Go through the following data and transcribe exactly the stretch of lines from the one holding "- Fast, mathematically" to the one holding "- Clean separation", both included.
### Records
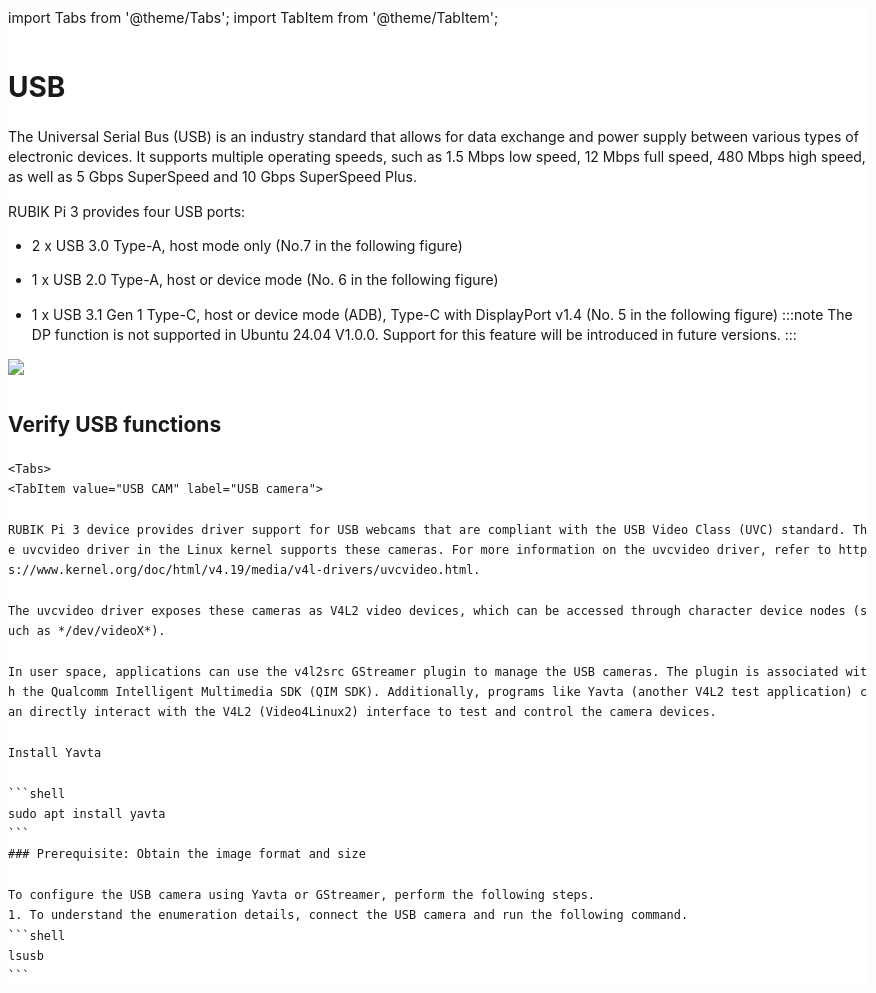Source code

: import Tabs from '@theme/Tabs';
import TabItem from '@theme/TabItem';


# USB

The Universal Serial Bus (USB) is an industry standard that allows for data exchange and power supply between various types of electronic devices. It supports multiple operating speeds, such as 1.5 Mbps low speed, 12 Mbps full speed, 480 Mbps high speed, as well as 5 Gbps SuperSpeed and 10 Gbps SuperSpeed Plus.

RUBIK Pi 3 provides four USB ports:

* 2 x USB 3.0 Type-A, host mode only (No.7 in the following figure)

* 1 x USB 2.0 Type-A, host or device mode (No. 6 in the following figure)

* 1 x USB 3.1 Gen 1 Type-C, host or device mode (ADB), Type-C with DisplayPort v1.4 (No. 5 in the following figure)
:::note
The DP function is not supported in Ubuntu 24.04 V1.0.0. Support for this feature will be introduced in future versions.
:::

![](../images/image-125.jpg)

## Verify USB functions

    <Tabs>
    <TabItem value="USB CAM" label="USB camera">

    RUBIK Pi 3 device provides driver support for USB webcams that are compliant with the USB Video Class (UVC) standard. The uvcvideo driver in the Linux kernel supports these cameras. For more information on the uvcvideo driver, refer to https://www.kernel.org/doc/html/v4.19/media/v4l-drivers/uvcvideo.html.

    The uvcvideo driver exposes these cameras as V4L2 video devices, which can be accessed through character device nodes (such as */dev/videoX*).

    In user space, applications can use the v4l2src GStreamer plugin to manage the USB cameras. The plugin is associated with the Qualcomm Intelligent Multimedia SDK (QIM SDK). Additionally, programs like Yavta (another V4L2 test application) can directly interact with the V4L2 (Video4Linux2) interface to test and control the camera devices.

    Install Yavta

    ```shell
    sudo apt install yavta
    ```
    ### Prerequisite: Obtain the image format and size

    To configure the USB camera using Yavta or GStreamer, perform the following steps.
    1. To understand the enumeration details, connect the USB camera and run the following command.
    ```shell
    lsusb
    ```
######
### Records
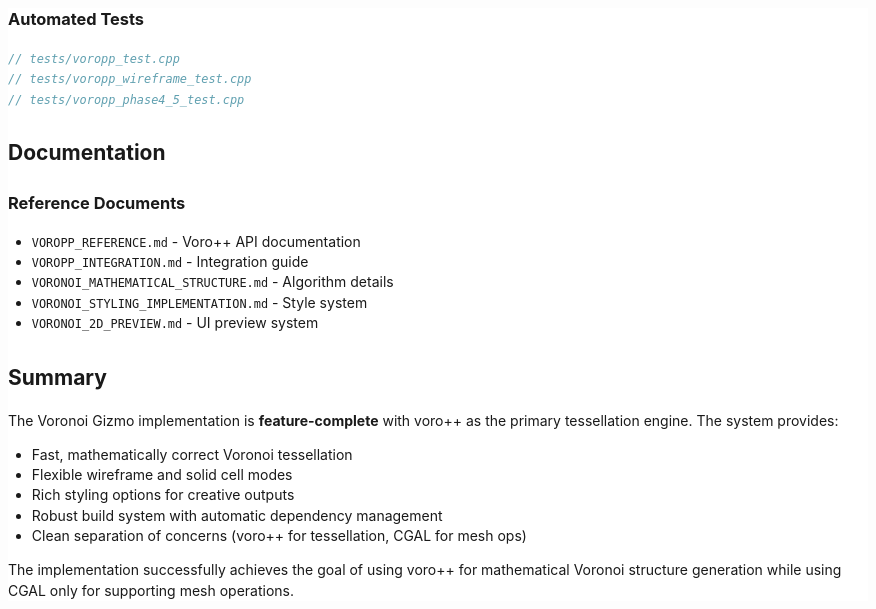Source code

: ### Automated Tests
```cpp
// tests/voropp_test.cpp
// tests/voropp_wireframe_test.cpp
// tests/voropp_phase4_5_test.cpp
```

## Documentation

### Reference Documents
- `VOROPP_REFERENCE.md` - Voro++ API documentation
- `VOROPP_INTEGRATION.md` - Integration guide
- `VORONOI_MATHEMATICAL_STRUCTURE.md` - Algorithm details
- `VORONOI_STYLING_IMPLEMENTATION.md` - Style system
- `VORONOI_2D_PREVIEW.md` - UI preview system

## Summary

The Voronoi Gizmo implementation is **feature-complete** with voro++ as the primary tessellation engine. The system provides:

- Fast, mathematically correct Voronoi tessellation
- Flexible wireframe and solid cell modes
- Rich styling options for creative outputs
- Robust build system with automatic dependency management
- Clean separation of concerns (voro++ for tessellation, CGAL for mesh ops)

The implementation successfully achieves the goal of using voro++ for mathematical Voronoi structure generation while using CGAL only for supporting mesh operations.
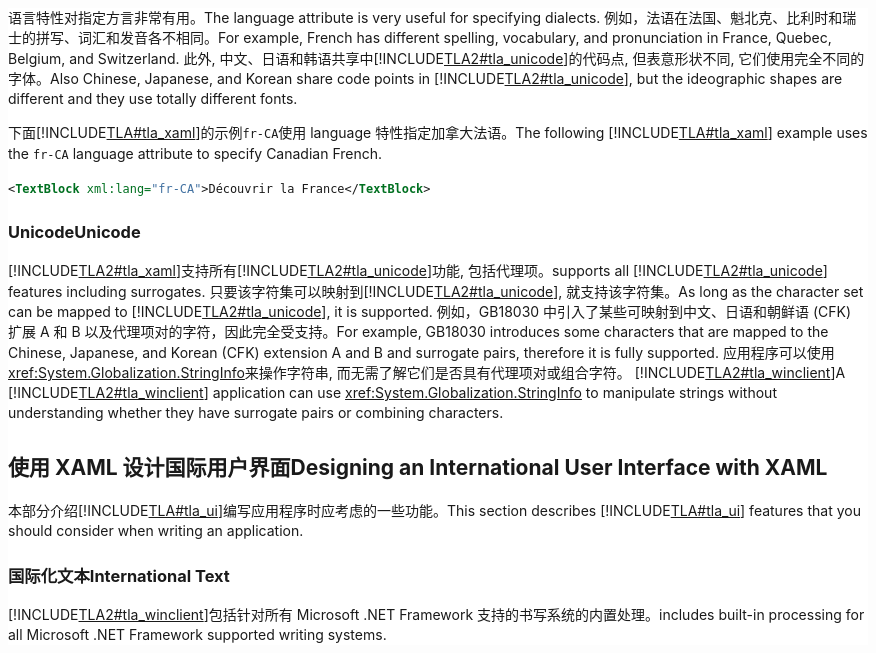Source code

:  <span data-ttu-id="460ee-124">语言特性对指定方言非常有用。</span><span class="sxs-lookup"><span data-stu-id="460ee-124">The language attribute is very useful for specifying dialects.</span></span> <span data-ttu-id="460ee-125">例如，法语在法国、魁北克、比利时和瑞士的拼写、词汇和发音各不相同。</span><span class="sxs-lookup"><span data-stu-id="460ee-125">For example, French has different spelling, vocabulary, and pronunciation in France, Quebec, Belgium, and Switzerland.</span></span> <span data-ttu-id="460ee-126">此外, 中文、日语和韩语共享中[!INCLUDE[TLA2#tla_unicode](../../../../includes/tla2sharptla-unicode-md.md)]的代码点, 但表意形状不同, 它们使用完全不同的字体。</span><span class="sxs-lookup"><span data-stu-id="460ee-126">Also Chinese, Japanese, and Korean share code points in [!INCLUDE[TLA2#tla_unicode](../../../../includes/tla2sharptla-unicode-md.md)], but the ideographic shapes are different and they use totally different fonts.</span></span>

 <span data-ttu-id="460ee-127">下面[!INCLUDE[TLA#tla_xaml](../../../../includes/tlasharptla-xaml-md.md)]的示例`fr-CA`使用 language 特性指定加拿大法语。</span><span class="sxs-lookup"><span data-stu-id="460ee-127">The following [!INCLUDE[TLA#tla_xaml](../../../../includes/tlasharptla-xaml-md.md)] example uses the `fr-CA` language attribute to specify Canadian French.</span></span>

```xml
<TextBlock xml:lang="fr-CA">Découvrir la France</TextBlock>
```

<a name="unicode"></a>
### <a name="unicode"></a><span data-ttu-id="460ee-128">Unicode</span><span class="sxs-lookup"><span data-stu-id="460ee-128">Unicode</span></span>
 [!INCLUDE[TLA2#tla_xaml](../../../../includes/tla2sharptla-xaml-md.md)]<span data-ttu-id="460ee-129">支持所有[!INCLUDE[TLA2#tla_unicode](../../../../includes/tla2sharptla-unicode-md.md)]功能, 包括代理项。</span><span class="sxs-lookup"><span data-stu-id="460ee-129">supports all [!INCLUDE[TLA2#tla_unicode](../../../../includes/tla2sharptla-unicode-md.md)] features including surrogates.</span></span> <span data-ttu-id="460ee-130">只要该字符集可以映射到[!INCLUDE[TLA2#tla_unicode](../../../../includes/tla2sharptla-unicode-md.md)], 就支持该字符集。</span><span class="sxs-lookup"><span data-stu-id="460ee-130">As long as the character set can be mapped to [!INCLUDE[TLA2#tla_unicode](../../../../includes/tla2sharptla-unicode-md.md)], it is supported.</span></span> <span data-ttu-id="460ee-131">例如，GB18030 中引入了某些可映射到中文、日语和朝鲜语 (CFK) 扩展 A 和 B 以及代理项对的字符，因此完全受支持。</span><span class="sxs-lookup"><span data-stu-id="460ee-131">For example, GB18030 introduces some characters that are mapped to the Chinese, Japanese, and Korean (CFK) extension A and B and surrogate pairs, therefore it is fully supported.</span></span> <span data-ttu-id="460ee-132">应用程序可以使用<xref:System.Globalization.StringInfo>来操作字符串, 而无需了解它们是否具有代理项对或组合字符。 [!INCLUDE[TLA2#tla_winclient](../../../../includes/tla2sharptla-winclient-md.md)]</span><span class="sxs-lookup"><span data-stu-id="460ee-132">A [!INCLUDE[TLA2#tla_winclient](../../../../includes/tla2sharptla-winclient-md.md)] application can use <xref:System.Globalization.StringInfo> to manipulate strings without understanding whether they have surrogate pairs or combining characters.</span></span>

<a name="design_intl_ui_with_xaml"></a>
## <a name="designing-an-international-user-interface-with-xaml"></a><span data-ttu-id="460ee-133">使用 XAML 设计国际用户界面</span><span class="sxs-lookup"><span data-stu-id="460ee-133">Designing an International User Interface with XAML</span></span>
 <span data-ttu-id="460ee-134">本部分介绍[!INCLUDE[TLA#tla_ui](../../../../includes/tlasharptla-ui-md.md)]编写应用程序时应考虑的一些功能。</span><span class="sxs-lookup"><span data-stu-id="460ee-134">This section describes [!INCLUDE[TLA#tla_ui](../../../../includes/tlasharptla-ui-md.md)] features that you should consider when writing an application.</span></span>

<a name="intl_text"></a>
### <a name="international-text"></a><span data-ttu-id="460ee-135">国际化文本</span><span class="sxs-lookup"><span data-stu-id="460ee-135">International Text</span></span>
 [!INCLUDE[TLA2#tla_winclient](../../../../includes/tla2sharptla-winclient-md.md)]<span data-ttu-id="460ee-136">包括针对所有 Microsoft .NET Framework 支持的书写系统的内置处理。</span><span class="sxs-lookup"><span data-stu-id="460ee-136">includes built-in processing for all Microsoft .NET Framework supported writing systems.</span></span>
######
--- Expected output ---
- Fast, mathematically correct Voronoi tessellation
- Flexible wireframe and solid cell modes
- Rich styling options for creative outputs
- Robust build system with automatic dependency management
- Clean separation of concerns (voro++ for tessellation, CGAL for mesh ops)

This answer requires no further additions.